Posted by MikeW on April 19, 2001 at 10:27:12:
In Reply to: Re: They don't need to... posted by Ronin on April 18, 2001 at 21:46:15:
I've mixed my comments in below
: : if a LL has six applicants for every apartment, he may decide to reject any applicant who's been a party to any case in housing court, regardless of the resolution of the case.
: I would tend to disagree with you on that one. It may be that an applicant could sue you for discriminating against them on the basis that they enforced their rights under the law. It's been done in other areas of the law, even with the courts as pro-slumlord as they are, certain principles are universal.
It sounds like you're assuming I'm a landlord. I'm not. As to the point (LL's rejecting applicants because they went to court regardless of the outcome), this is a pretty long standing practice. If it were illegal, I would think some pissed off prospective renter would have hauled a LL into court about this. Since it still goes on pretty openly, I see no reason to assume it's illegal. The basic assumption is that a LL can reject an applicant for any reason they see fit, except for the usual issues of race, religion, national origin, gender, disability (since the ADA), and, in NYC only, sexual orientation. If the rejection is for any other basis, it is the LL's prerogitive.

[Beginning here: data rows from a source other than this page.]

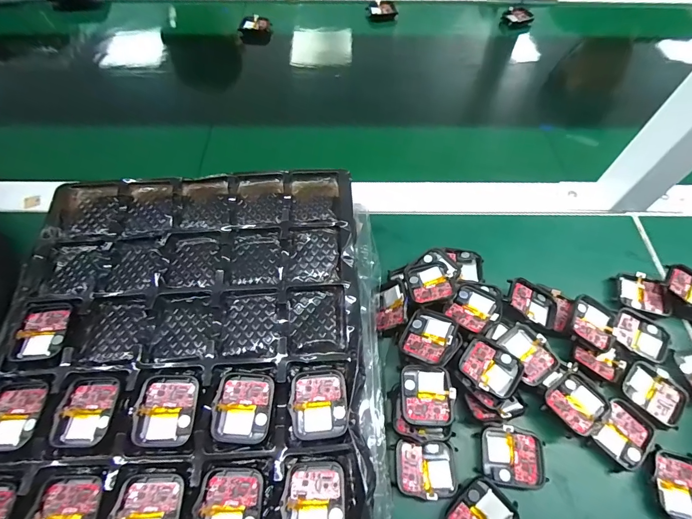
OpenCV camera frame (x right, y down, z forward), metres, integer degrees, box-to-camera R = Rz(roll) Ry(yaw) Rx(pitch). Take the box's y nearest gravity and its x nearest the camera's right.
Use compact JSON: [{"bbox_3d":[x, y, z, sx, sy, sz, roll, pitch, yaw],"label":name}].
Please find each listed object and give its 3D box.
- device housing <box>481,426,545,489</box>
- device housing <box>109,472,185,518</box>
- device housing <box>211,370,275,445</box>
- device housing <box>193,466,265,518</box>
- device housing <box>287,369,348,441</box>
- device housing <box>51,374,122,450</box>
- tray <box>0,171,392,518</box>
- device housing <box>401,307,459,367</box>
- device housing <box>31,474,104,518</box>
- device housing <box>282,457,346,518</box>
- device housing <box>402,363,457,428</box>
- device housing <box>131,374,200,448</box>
[{"bbox_3d":[0.121,0.142,0.262,0.042,0.012,0.036,7,60,4],"label":"device housing"},{"bbox_3d":[-0.114,0.148,0.209,0.036,0.010,0.042,1,59,1],"label":"device housing"},{"bbox_3d":[-0.067,0.096,0.238,0.035,0.008,0.043,5,59,3],"label":"device housing"},{"bbox_3d":[-0.067,0.145,0.210,0.037,0.006,0.043,1,59,1],"label":"device housing"},{"bbox_3d":[-0.018,0.096,0.244,0.036,0.009,0.042,-4,59,-3],"label":"device housing"},{"bbox_3d":[-0.165,0.096,0.233,0.036,0.005,0.042,0,59,0],"label":"device housing"},{"bbox_3d":[-0.109,0.055,0.272,0.263,0.035,0.278,-2,59,-1],"label":"tray"},{"bbox_3d":[0.065,0.059,0.283,0.037,0.008,0.040,17,59,33],"label":"device housing"},{"bbox_3d":[-0.161,0.148,0.208,0.034,0.012,0.042,4,59,2],"label":"device housing"},{"bbox_3d":[-0.018,0.142,0.213,0.035,0.008,0.044,-1,59,-1],"label":"device housing"},{"bbox_3d":[0.059,0.098,0.264,0.036,0.008,0.040,4,59,2],"label":"device housing"},{"bbox_3d":[-0.114,0.096,0.232,0.035,0.008,0.042,0,59,0],"label":"device housing"}]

: Nonetheless, you raise a point different from the one I am investigating. From what I understand, you are working from the perspective of a legal credit report* and the LL checking the court records himself. That is not what I am interested in. Reasonable people can disagree on your point, but it is not illegal on it's face. I'm talking about databases, blacklists. Even if they claim to hold public record information. And especially if they hold LL comments about a tenant.
An accumulation of public records is still a public record. Just because a private company sent it's people to the courthouses, recorded the information, posted it on a database, and charged for the convenience of using that service does not change the fact that it is still public data. A credit report is something different.
: Thanks for your feedback.
: *I am assuming here that the credit report is legally obtained with permission, and any denial is accompanied by the required "source of information" notice. Otherwise it is unlawful and worth lots of money to the tenant involved.
To the first point, most rental applications contain the language you are talking about. To the second point, you are incorrect. The legislation that governs the disclosure your talking about is probably the Fair Credit Reporting Act, which is federal. It only covers the granting of credit. Since the LL is not extending (or not) the applicant credit, this act is inapplicable. The LL has no obligation to inform an applicant why they've been rejected. Only in court, under oath, would they have to.